What matters in life is not the size of the wave you go out on, but the impact of the ripples you leave in your wake. The impact of the simplest life can be the farthest reaching, and Betty June Wesley probably had no idea how deeply she touched so many. Smart and sassy, fiery and kind, generous and incredibly strong, Betty made her life her own until the day she surrendered it to God.
Born Betty June Bailey in Oklahoma City, June 6, 1932, Betty was close to the red land all her life. She grew gardens, snapped beans, canned beets, skinned catfish, and even claimed to have a pecan farm. The rest of us thought it was mostly a forsaken piece of dusty ground with a few stubborn trees, but she insisted it was a farm. She loved her flowers, especially the blue ones—even if she had to dye them blue herself. Cats and birds had to learn to get along on her property, because she was always going to feed them both.
Betty attended Jones and Capitol Hill High Schools, but a handsome man with dark curls and blue eyes captured her attention her senior year, and she did not finish her degree. She was visiting family, helping out by hanging clothes on the line in the backyard, when John Wesley caught sight of her for the first time. He told a friend, “You see that girl? I’m going to marry her.” Two weeks later, on February 19, 1950, they were wed. They would be married for 61 years.
They had two children, John Richard and Cynthia Ellen. Betty may not have finished high school, but she was mother, wife, and business manager for her family, managing the extensive bills and contracts and service agreements for her contractor husband. When times called for it, she took whatever work she could, be it at an ice cream factory or a school cafeteria.
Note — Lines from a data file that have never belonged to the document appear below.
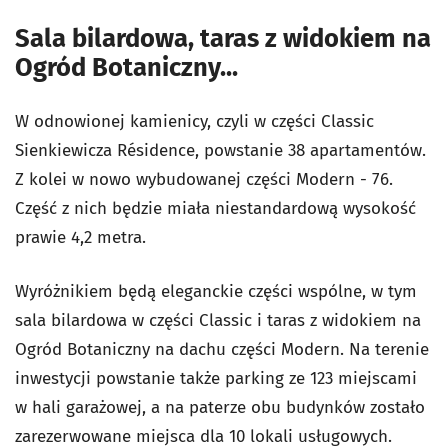
Sala bilardowa, taras z widokiem na
Ogród Botaniczny...
W odnowionej kamienicy, czyli w części Classic
Sienkiewicza Résidence, powstanie 38 apartamentów.
Z kolei w nowo wybudowanej części Modern - 76.
Część z nich będzie miała niestandardową wysokość
prawie 4,2 metra.
Wyróżnikiem będą eleganckie części wspólne, w tym
sala bilardowa w części Classic i taras z widokiem na
Ogród Botaniczny na dachu części Modern. Na terenie
inwestycji powstanie także parking ze 123 miejscami
w hali garażowej, a na paterze obu budynków zostało
zarezerwowane miejsca dla 10 lokali usługowych.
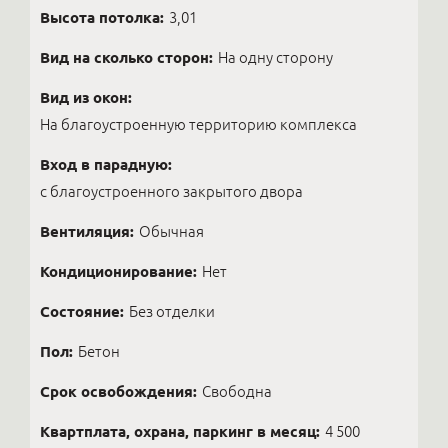
Высота потолка:
3,01
Вид на сколько сторон:
На одну сторону
Вид из окон:
На благоустроенную территорию комплекса
Вход в парадную:
с благоустроенного закрытого двора
Вентиляция:
Обычная
Кондиционирование:
Нет
Состояние:
Без отделки
Пол:
Бетон
Срок освобождения:
Свободна
Квартплата, охрана, паркинг в месяц:
4 500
Her heart, however, was always in her home. Her children grew to rely on her as their closest friend, with rarely a day passing even in adulthood that they did not speak.
Betty was a friend wherever she went, whether in the neighborhood, at the church building, at the lake, or--of course—at the swap meet. She took the sometimes unconventional lives of her grandchildren and great-grandchildren in stride, loving them unconditionally. She was always there whenever they made their prodigal returns, arms open without reservation. Hers was a heart that waited faithfully. She lived the motto, “Be humble and kind.”
For those of you have never tasted Betty’s biscuits and gravy or her chicken and dumplings, you should probably be grateful. Those of us who have, will never be truly satisfied with anyone else’s. On the other hand, she is probably delighted beyond reason to have found a land where she doesn’t have any catfish to skin. The angels won’t know what they’re missing.
Betty was a faithful Christian who was blessed by many beloved brothers and sisters who brought Christ to her when she could no longer take Him out into the world. She is survived by her son, John Richard Wesley, and his wife Glenda; and her daughter, Cynthia Ellen Baty, and her husband Robert; her grandchildren and great-grandchildren, her nieces and nephews, and the many friends and children whom she adopted as family. Although she is gone, the ripples from her life will continue to be felt in our hearts, and in the hearts of those we touch as ones made better by her presence in our lives.
She was truly a mother who invested her life in her family. Her memory will be forever cherished by her friends and family.
Arrangements under the direction of Sunny Lane Funeral Home, Del City, OK.